* _Exercise task 1_: List each percentage in the passage on stormwater runoff, along with what it measures.
* _Exercise task 2_: Extend the passage on stormwater runoff, picking up after its final sentence.

* _Passage provided_:
┄┄┄┄┄┄┄┄┄┄┄┄┄┄┄┄┄┄┄┄
Stormwater runoff — Maryland, like other bay states, is lagging far behind its Pollution Diet limits for stormwater pollutants, especially nitrogen. Nitrogen from developed land increased by 53% since 1985, an abject failure of the Bay restoration program as states and local governments have failed to curb growth and sprawl and fix existing stormwater problems.
Stormwater causes 51% of non-natural sources of sediment to the Bay, 29% of phosphorus, and 20% of nitrogen. New development stormwater flows are increasing, negating reductions from costly stormwater retrofits. The county has 43,000 acres of impervious surfaces and 33,383 storm drain inlets funneling untreated polluted runoff to 5,215 outfalls into creeks and rivers. Maryland has 820,000 acres of developed land covering 21% of its Bay watershed.
Solutions — Curb sprawl development and enact state and local laws requiring all new development to achieve no increase in rate, volume, or pollutant loads from predevelopment for a 25-year storm event. This also would reduce flooding and silting-in of creeks. Funding for stormwater retrofits needs to be greatly increased to get the job done.
┄┄┄┄┄┄┄┄┄┄┄┄┄┄┄┄┄┄┄┄
* _Rows_:
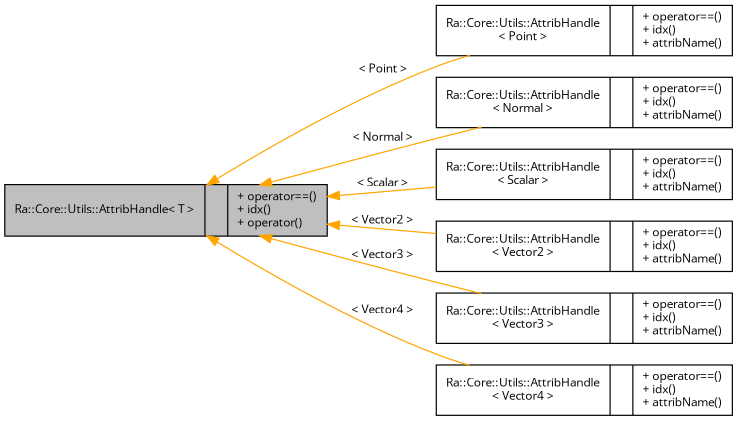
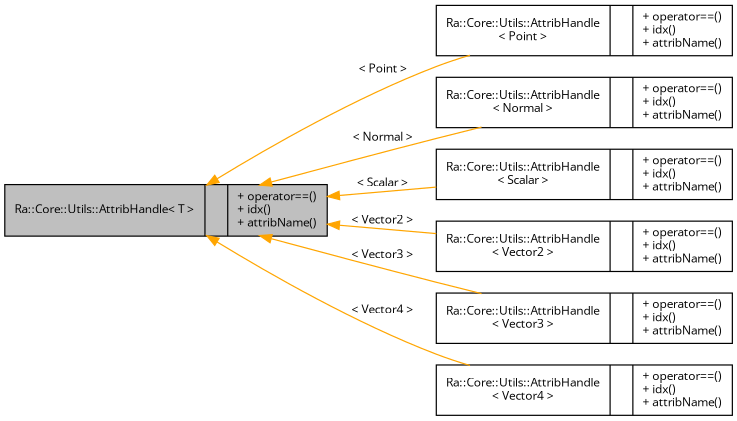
  digraph {
    rankdir=LR
    fontname="Open Sans"
    node [color=black fillcolor=white fontname="Open Sans" fontsize=10 shape=record style=filled]
    edge [color=orange dir=back fontname="Open Sans" fontsize=10 labelfontname=Helvetica labelfontsize=10 style=solid]
-   n1 [fillcolor=grey75 fontcolor=black height=0.2 label="{Ra::Core::Utils::AttribHandle\< T \>\n||+ operator==()\l+ idx()\l+ operator()\l}" width=0.4]
+   n1 [fillcolor=grey75 fontcolor=black height=0.2 label="{Ra::Core::Utils::AttribHandle\< T \>\n||+ operator==()\l+ idx()\l+ attribName()\l}" width=0.4]
    n2 [height=0.2 label="{Ra::Core::Utils::AttribHandle\l\< Point \>\n||+ operator==()\l+ idx()\l+ attribName()\l}" width=0.4]
    n3 [height=0.2 label="{Ra::Core::Utils::AttribHandle\l\< Normal \>\n||+ operator==()\l+ idx()\l+ attribName()\l}" width=0.4]
    n4 [height=0.2 label="{Ra::Core::Utils::AttribHandle\l\< Scalar \>\n||+ operator==()\l+ idx()\l+ attribName()\l}" width=0.4]
    n5 [height=0.2 label="{Ra::Core::Utils::AttribHandle\l\< Vector2 \>\n||+ operator==()\l+ idx()\l+ attribName()\l}" width=0.4]
    n6 [height=0.2 label="{Ra::Core::Utils::AttribHandle\l\< Vector3 \>\n||+ operator==()\l+ idx()\l+ attribName()\l}" width=0.4]
    n7 [height=0.2 label="{Ra::Core::Utils::AttribHandle\l\< Vector4 \>\n||+ operator==()\l+ idx()\l+ attribName()\l}" width=0.4]
    n1 -> n2 [label=" \< Point \>"]
    n1 -> n3 [label=" \< Normal \>"]
    n1 -> n4 [label=" \< Scalar \>"]
    n1 -> n5 [label=" \< Vector2 \>"]
    n1 -> n6 [label=" \< Vector3 \>"]
    n1 -> n7 [label=" \< Vector4 \>"]
  }
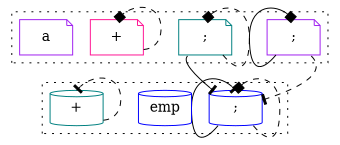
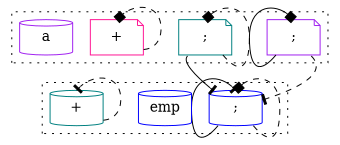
  digraph {
    clusterrank=local
    compound=true
    node [color=purple shape=note]
    edge [headport=n tailport=sw style=dashed arrowhead=box]
    n1 [label=";"]
    n2 [label=";" color=teal]
    n3 [label="+" color=deeppink]
-   n4 [label=a]
+   n4 [label=a shape=cylinder]
    n5 [label=";" color=blue shape=cylinder]
    n6 [label=emp color=blue shape=cylinder]
    n7 [label="+" color=teal shape=cylinder]
    subgraph cluster_1 {
      style=dotted
      n1
      n2
      n3
      n4
    }
    subgraph cluster_2 {
      style=dotted
      n5
      n6
      n7
    }
    n1 -> n1 [style=solid]
    n1 -> n5 [tailport=se arrowhead=tee headport=""]
    n2 -> n2 [tailport=se]
    n2 -> n5 [style=solid arrowhead=tee headport=""]
    n3 -> n3 [tailport=""]
    n5 -> n5 [style=solid arrowhead=tee]
    n5 -> n5 [tailport=se]
    n7 -> n7 [arrowhead=tee tailport=""]
  }
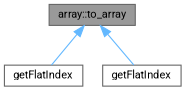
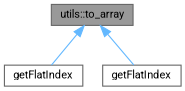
  digraph {
    rankdir=TB
    fontname=Roboto
    node [color=grey40 fillcolor=white fontname=Roboto fontsize=10 shape=box style=filled]
    edge [color=steelblue1 dir=back fontname=Roboto fontsize=10 labelfontname=Helvetica labelfontsize=10 style=solid]
-   n1 [color=gray40 fillcolor=grey60 fontcolor=black height=0.2 label="array::to_array" width=0.4]
+   n1 [color=gray40 fillcolor=grey60 fontcolor=black height=0.2 label="utils::to_array" width=0.4]
    n2 [height=0.2 label=getFlatIndex width=0.4]
    n3 [height=0.2 label=getFlatIndex width=0.4]
    n1 -> n2
    n1 -> n3
  }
┄┄┄┄┄┄┄┄┄┄┄┄┄┄┄┄┄┄┄┄
* _Output 1_:
- 53%: the increase since 1985 in nitrogen from developed land
- 51%: stormwater's share of non-natural sources of sediment to the Bay
- 29%: stormwater's share of non-natural sources of phosphorus to the Bay
- 20%: stormwater's share of non-natural sources of nitrogen to the Bay
- 21%: the portion of Maryland's Bay watershed covered by developed land

* _Output 2_:
The continued clearing of forest exacerbates runoff problems. Half of our forests are gone from 1607, and the loss continues. Anne Arundel County lost 2,356 acres from 2013 to 2017 and yet failed to pass a no net loss bill as the City of Annapolis did in 2018. We cannot restore water quality without protecting our forests. It is imperative that the state enacts a true no-net loss of forest bill like Annapolis’ to assure no forest is lost to development by requiring 100% reforestation.
You can plant trees, install rain barrels to allow stormwater to slowly percolate into the ground, install rain gardens, eliminate/reduce fertilizer and pesticide use, and become involved in a creek restoration project.
Wastewater — Nitrogen and phosphorus reductions from wastewater (sewage) have been the major success story in bay restoration efforts. More than $1.4 billion has been used from the $60 annual per household fee on water and sewer bills to upgrade Maryland’s 67 largest treatment plants to remove 99% of phosphorus and 96% of nitrogen. Remarkably, baywide nitrogen was reduced by 61% from 1985 to 2018 despite an increase of 5 million people.
Solutions — Prevent raw sewage spills by only disposing of the three Ps in your toilets: Pee, Poop, and Paper--toilet paper only. The entire wastewater system is threatened by wipes, wrongfully labeled as flushable. Never flush down these wipes that clog the system as well as diapers, rags, toilet bowl scrub pads, sanitary napkins, fats, oils, grease, or chemicals. After treatment, all wastewater flows to the bay. You also should conserve water.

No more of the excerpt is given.